[Dataset excerpts]
/---
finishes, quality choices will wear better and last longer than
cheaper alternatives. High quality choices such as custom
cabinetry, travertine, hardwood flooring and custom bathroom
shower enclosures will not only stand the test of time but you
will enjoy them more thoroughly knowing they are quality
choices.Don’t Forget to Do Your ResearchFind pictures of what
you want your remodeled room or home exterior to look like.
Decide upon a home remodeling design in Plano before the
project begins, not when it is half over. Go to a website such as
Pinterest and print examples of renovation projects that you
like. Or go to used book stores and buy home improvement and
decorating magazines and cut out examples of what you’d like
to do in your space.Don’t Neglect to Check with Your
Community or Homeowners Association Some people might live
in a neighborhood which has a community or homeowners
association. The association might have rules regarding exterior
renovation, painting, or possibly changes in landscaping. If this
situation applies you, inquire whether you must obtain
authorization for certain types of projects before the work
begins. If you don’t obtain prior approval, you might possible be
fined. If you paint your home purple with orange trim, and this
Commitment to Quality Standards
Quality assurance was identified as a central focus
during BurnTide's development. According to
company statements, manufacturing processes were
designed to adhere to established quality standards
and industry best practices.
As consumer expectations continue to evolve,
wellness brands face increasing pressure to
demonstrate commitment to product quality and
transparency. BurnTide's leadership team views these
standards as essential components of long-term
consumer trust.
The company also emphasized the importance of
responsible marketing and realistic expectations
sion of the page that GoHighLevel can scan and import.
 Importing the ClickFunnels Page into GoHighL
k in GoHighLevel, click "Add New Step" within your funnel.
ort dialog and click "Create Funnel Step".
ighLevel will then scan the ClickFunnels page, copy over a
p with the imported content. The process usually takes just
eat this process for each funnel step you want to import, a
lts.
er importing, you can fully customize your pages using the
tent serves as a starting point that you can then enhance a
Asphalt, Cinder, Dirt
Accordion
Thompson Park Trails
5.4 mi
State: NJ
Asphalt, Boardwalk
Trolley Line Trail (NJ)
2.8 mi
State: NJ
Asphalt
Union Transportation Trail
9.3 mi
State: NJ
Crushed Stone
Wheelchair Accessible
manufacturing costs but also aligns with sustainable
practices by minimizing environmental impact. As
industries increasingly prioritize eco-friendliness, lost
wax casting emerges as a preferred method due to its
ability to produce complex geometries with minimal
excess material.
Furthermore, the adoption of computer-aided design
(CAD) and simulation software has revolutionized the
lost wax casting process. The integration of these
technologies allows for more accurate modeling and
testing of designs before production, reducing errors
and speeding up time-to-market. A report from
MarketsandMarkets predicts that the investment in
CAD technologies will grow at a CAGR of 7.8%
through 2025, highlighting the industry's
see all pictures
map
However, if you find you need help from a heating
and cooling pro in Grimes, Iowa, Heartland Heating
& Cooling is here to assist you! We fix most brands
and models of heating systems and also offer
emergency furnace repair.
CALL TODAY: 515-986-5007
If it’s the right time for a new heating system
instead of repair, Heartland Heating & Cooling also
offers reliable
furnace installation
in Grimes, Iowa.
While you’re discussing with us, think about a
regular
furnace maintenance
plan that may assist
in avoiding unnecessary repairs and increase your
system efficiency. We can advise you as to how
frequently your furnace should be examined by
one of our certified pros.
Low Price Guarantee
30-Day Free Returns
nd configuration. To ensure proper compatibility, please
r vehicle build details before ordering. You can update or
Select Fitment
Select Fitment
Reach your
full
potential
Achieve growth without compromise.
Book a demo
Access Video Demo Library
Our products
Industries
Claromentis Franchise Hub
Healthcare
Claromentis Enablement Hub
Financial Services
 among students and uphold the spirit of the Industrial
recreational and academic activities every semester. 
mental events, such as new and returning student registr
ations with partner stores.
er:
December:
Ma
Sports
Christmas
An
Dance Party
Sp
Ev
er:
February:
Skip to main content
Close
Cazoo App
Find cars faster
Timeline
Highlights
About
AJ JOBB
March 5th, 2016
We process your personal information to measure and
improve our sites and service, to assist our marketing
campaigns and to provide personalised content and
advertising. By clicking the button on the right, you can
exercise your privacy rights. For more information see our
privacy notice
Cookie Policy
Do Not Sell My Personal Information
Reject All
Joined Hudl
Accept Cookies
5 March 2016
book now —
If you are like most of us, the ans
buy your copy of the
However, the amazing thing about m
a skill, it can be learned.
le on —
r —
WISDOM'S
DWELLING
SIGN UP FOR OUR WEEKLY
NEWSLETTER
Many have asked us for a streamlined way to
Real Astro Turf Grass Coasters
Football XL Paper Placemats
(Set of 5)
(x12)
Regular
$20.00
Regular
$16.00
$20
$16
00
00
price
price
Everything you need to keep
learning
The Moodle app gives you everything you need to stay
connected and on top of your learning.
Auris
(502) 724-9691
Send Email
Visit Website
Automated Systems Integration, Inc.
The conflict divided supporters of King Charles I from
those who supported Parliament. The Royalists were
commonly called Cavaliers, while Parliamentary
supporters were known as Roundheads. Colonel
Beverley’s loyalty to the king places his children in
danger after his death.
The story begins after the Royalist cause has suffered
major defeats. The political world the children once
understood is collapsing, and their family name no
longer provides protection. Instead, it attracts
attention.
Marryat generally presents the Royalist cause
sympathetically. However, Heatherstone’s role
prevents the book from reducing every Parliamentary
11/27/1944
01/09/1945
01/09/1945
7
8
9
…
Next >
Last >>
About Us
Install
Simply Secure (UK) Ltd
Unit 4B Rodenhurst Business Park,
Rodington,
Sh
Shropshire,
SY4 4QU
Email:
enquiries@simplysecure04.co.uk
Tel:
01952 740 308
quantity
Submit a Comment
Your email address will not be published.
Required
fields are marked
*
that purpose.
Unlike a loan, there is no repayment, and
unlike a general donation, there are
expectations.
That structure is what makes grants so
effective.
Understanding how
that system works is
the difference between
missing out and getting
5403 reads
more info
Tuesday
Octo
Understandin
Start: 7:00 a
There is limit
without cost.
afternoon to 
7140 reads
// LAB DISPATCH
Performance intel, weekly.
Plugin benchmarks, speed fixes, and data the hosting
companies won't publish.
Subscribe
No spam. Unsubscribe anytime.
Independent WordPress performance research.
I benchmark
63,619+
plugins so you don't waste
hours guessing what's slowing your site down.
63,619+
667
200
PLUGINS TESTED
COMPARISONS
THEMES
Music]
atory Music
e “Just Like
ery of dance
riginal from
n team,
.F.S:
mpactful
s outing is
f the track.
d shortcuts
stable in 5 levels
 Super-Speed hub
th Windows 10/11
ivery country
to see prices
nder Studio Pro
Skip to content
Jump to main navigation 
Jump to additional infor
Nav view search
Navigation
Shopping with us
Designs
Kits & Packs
\---
## Job:
Print each record word for word.

## Output for this exercise:
finishes, quality choices will wear better and last longer than
cheaper alternatives. High quality choices such as custom
cabinetry, travertine, hardwood flooring and custom bathroom
shower enclosures will not only stand the test of time but you
will enjoy them more thoroughly knowing they are quality
choices.Don’t Forget to Do Your ResearchFind pictures of what
you want your remodeled room or home exterior to look like.
Decide upon a home remodeling design in Plano before the
project begins, not when it is half over. Go to a website such as
Pinterest and print examples of renovation projects that you
like. Or go to used book stores and buy home improvement and
decorating magazines and cut out examples of what you’d like
to do in your space.Don’t Neglect to Check with Your
Community or Homeowners Association Some people might live
in a neighborhood which has a community or homeowners
association. The association might have rules regarding exterior
renovation, painting, or possibly changes in landscaping. If this
situation applies you, inquire whether you must obtain
authorization for certain types of projects before the work
begins. If you don’t obtain prior approval, you might possible be
fined. If you paint your home purple with orange trim, and this
Commitment to Quality Standards
Quality assurance was identified as a central focus
during BurnTide's development. According to
company statements, manufacturing processes were
designed to adhere to established quality standards
and industry best practices.
As consumer expectations continue to evolve,
wellness brands face increasing pressure to
demonstrate commitment to product quality and
transparency. BurnTide's leadership team views these
standards as essential components of long-term
consumer trust.
The company also emphasized the importance of
responsible marketing and realistic expectations
sion of the page that GoHighLevel can scan and import.
 Importing the ClickFunnels Page into GoHighL
k in GoHighLevel, click "Add New Step" within your funnel.
ort dialog and click "Create Funnel Step".
ighLevel will then scan the ClickFunnels page, copy over a
p with the imported content. The process usually takes just
eat this process for each funnel step you want to import, a
lts.
er importing, you can fully customize your pages using the
tent serves as a starting point that you can then enhance a
Asphalt, Cinder, Dirt
Accordion
Thompson Park Trails
5.4 mi
State: NJ
Asphalt, Boardwalk
Trolley Line Trail (NJ)
2.8 mi
State: NJ
Asphalt
Union Transportation Trail
9.3 mi
State: NJ
Crushed Stone
Wheelchair Accessible
manufacturing costs but also aligns with sustainable
practices by minimizing environmental impact. As
industries increasingly prioritize eco-friendliness, lost
wax casting emerges as a preferred method due to its
ability to produce complex geometries with minimal
excess material.
Furthermore, the adoption of computer-aided design
(CAD) and simulation software has revolutionized the
lost wax casting process. The integration of these
technologies allows for more accurate modeling and
testing of designs before production, reducing errors
and speeding up time-to-market. A report from
MarketsandMarkets predicts that the investment in
CAD technologies will grow at a CAGR of 7.8%
through 2025, highlighting the industry's
see all pictures
map
However, if you find you need help from a heating
and cooling pro in Grimes, Iowa, Heartland Heating
& Cooling is here to assist you! We fix most brands
and models of heating systems and also offer
emergency furnace repair.
CALL TODAY: 515-986-5007
If it’s the right time for a new heating system
instead of repair, Heartland Heating & Cooling also
offers reliable
furnace installation
in Grimes, Iowa.
While you’re discussing with us, think about a
regular
furnace maintenance
plan that may assist
in avoiding unnecessary repairs and increase your
system efficiency. We can advise you as to how
frequently your furnace should be examined by
one of our certified pros.
Low Price Guarantee
30-Day Free Returns
nd configuration. To ensure proper compatibility, please
r vehicle build details before ordering. You can update or
Select Fitment
Select Fitment
Reach your
full
potential
Achieve growth without compromise.
Book a demo
Access Video Demo Library
Our products
Industries
Claromentis Franchise Hub
Healthcare
Claromentis Enablement Hub
Financial Services
 among students and uphold the spirit of the Industrial
recreational and academic activities every semester. 
mental events, such as new and returning student registr
ations with partner stores.
er:
December:
Ma
Sports
Christmas
An
Dance Party
Sp
Ev
er:
February:
Skip to main content
Close
Cazoo App
Find cars faster
Timeline
Highlights
About
AJ JOBB
March 5th, 2016
We process your personal information to measure and
improve our sites and service, to assist our marketing
campaigns and to provide personalised content and
advertising. By clicking the button on the right, you can
exercise your privacy rights. For more information see our
privacy notice
Cookie Policy
Do Not Sell My Personal Information
Reject All
Joined Hudl
Accept Cookies
5 March 2016
book now —
If you are like most of us, the ans
buy your copy of the
However, the amazing thing about m
a skill, it can be learned.
le on —
r —
WISDOM'S
DWELLING
SIGN UP FOR OUR WEEKLY
NEWSLETTER
Many have asked us for a streamlined way to
Real Astro Turf Grass Coasters
Football XL Paper Placemats
(Set of 5)
(x12)
Regular
$20.00
Regular
$16.00
$20
$16
00
00
price
price
Everything you need to keep
learning
The Moodle app gives you everything you need to stay
connected and on top of your learning.
Auris
(502) 724-9691
Send Email
Visit Website
Automated Systems Integration, Inc.
The conflict divided supporters of King Charles I from
those who supported Parliament. The Royalists were
commonly called Cavaliers, while Parliamentary
supporters were known as Roundheads. Colonel
Beverley’s loyalty to the king places his children in
danger after his death.
The story begins after the Royalist cause has suffered
major defeats. The political world the children once
understood is collapsing, and their family name no
longer provides protection. Instead, it attracts
attention.
Marryat generally presents the Royalist cause
sympathetically. However, Heatherstone’s role
prevents the book from reducing every Parliamentary
11/27/1944
01/09/1945
01/09/1945
7
8
9
…
Next >
Last >>
About Us
Install
Simply Secure (UK) Ltd
Unit 4B Rodenhurst Business Park,
Rodington,
Sh
Shropshire,
SY4 4QU
Email:
enquiries@simplysecure04.co.uk
Tel:
01952 740 308
quantity
Submit a Comment
Your email address will not be published.
Required
fields are marked
*
that purpose.
Unlike a loan, there is no repayment, and
unlike a general donation, there are
expectations.
That structure is what makes grants so
effective.
Understanding how
that system works is
the difference between
missing out and getting
5403 reads
more info
Tuesday
Octo
Understandin
Start: 7:00 a
There is limit
without cost.
afternoon to 
7140 reads
// LAB DISPATCH
Performance intel, weekly.
Plugin benchmarks, speed fixes, and data the hosting
companies won't publish.
Subscribe
No spam. Unsubscribe anytime.
Independent WordPress performance research.
I benchmark
63,619+
plugins so you don't waste
hours guessing what's slowing your site down.
63,619+
667
200
PLUGINS TESTED
COMPARISONS
THEMES
Music]
atory Music
e “Just Like
ery of dance
riginal from
n team,
.F.S:
mpactful
s outing is
f the track.
d shortcuts
stable in 5 levels
 Super-Speed hub
th Windows 10/11
ivery country
to see prices
nder Studio Pro
Skip to content
Jump to main navigation 
Jump to additional infor
Nav view search
Navigation
Shopping with us
Designs
Kits & Packs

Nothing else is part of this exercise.